Third, under Socialism there exists for the first time a generous network of cultural and scientific institutions that can be used by all workers without restrictions. There is a law for the qualification of workers and for the Socialist development of job training. “It used to be that people rushed to the nearest bar at the end of the work day,” reported Dieter Locha, Youth Brigadeer at the VEB Machine Building Görlitz, “and then it would always get to be one or two o’clock in the morning. That doesn’t work anymore. One person is going to a master’s training course; the others are attending night classes to learn a second profession as welders. And then we also meet quite often to talk something through.”
Fourth, leisure time in Socialism, because it increases naturally as labor productivity rises and because Socialist work leaves sufficient reserves of energy, offers the possibility not only of relaxation and entertainment, but also of personal self-realization through diverse cultural and scientific contacts. “No educational fanaticism, please,” recommends, by contrast, the semiofficial West German Welt der Arbeit [World of Work]. “Leisure time means freedom to do what one likes. [ . . . ] And if someone stands on a bridge for hours and spits into a barge to see whether the spit can travel by barge – he should be allowed to do so.” What is unmistakably recommended here is individualistic leisure time entertainment aimed at political abstemiousness.
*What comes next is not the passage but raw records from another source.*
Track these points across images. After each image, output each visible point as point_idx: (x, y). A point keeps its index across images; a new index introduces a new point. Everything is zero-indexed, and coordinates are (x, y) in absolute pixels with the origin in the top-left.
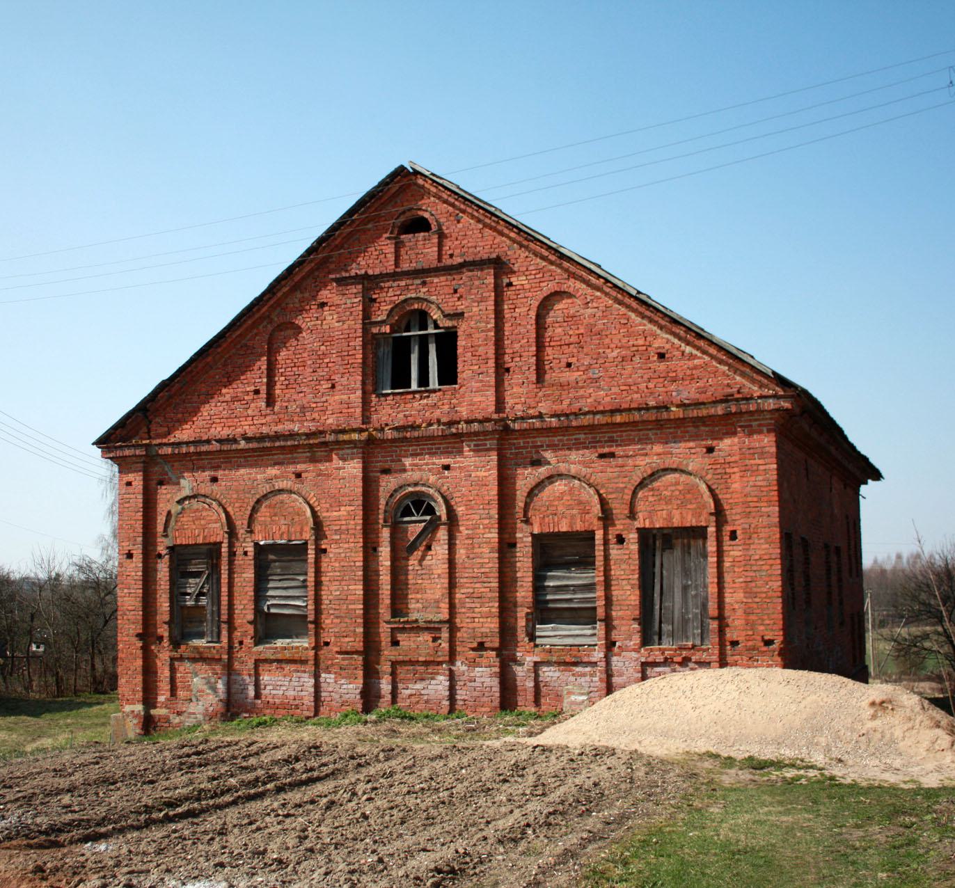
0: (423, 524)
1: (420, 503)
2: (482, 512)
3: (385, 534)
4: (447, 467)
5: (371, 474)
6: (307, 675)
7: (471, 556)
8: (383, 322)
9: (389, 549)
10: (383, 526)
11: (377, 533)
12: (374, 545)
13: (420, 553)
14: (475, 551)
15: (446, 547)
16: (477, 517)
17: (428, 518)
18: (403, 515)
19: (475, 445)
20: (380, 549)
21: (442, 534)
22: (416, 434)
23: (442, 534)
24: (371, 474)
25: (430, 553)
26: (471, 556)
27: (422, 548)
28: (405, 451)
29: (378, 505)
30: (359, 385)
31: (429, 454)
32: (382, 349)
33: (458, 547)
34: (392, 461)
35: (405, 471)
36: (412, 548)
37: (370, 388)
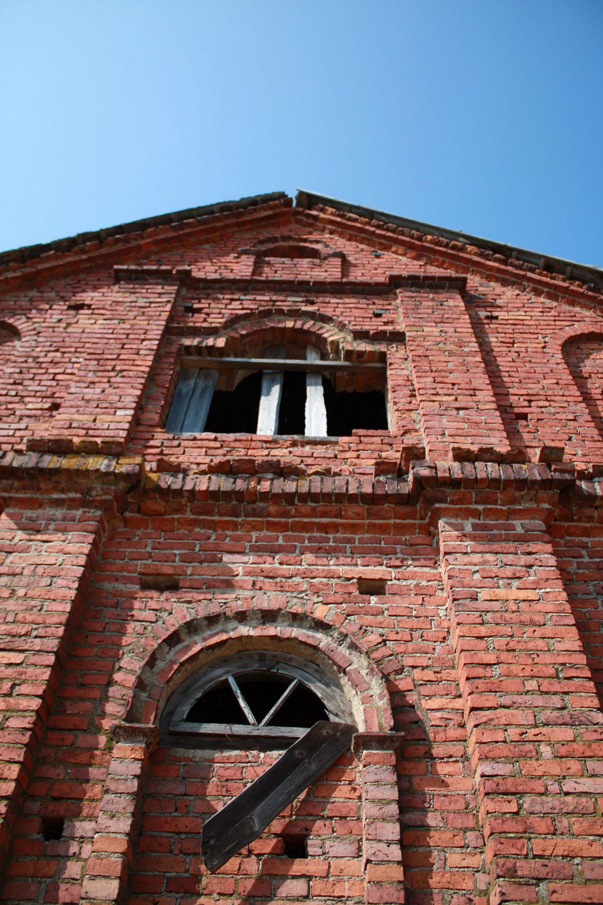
0: (276, 755)
1: (273, 683)
2: (539, 701)
3: (124, 763)
4: (372, 587)
5: (107, 586)
6: (25, 329)
7: (525, 868)
8: (213, 332)
9: (124, 824)
10: (116, 734)
11: (81, 763)
12: (56, 809)
13: (253, 866)
14: (537, 845)
15: (393, 831)
16: (522, 717)
17: (300, 733)
18: (200, 713)
19: (475, 527)
20: (83, 827)
21: (369, 782)
22: (290, 486)
23: (369, 782)
24: (107, 586)
25: (298, 866)
26: (525, 868)
27: (266, 845)
28: (238, 539)
29: (114, 653)
30: (130, 401)
31: (317, 551)
32: (192, 382)
33: (435, 838)
34: (185, 559)
35: (229, 586)
36: (226, 834)
37: (152, 416)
It is in line with the defamatory remark by Ministerial Director Osterloh from the Federal Ministry for Nutrition [Bundesernährungsministerium]: “In the Russian sphere of power, leisure time is destroyed through planning and the state-guided organization of leisure time.” Realistic art and literature, partisan science, all-around training and ongoing training of workers as the greatest humanistic task of a society is indeed a “destruction of leisure time,” of a leisure time of fearful stupor, of jealous gossip, of a crude beer-table atmosphere, in which, under the influence of alcohol, first the arguments and then the beer mugs are tossed about. Under capitalism, the worker is supposed to amuse himself in order to work well; but he is not supposed to think, to learn to act in a class-conscious way. Cultural relaxation is therefore desired only with political indifference. Under Socialism, by contrast, leisure time serves, in addition to physically and psychologically necessary relaxation, above all the speedy victory of the cultural revolution, the development of a highly educated, cultured person. For the first time, culture is serving the people without restriction, and for the first time the people are creating their own culture, the Socialist national people’s culture.
Source: Herbert Zerle: “Freundschaft und Geselligkeit im Sozialismus” [“Friendship and Conviviality in Socialism”], Pädagogik 16 (1961), p. 581 ff; reprinted in Christoph Kleßmann and Georg Wagner, eds. Das gespaltene Land. Leben in Deutschland 1945-1990. Texte und Dokumente zur Sozialgeschichte [The Divided Land. Life in Germany 19945-1990. Texts and Documents on Social History]. Munich: C.H. Beck, 1993, pp. 510-12.